Your task:
A word-for-word copy of the listing, free of images, is the expected answer.

Data segment:
* * * * * * * * *
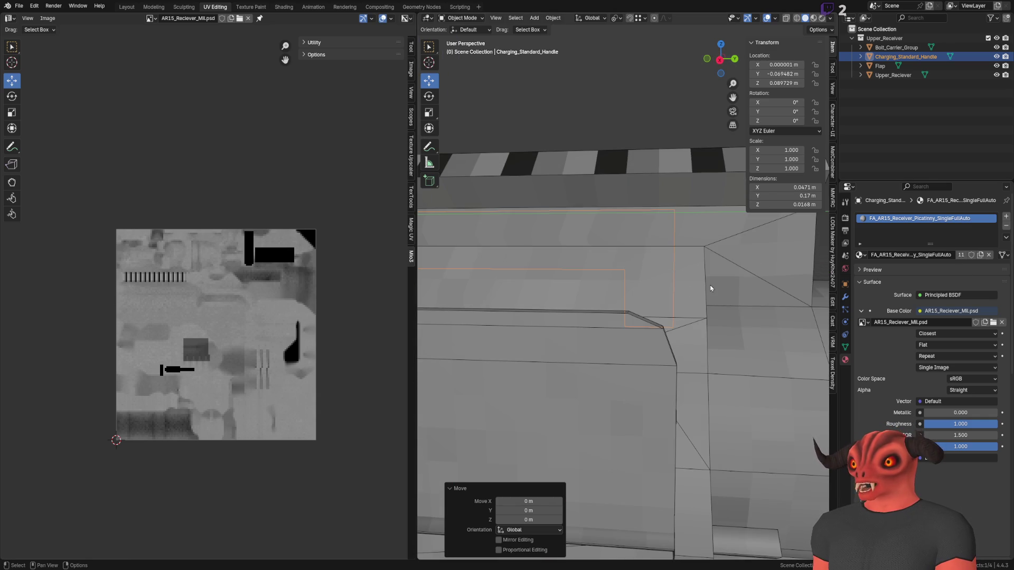
scroll(711, 289, "down", 5)
scroll(654, 338, "up", 5)
scroll(637, 338, "left", 5)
* * * * * * * * *
Written response:
scroll(711, 289, "down", 5)
scroll(654, 338, "up", 5)
scroll(637, 338, "left", 5)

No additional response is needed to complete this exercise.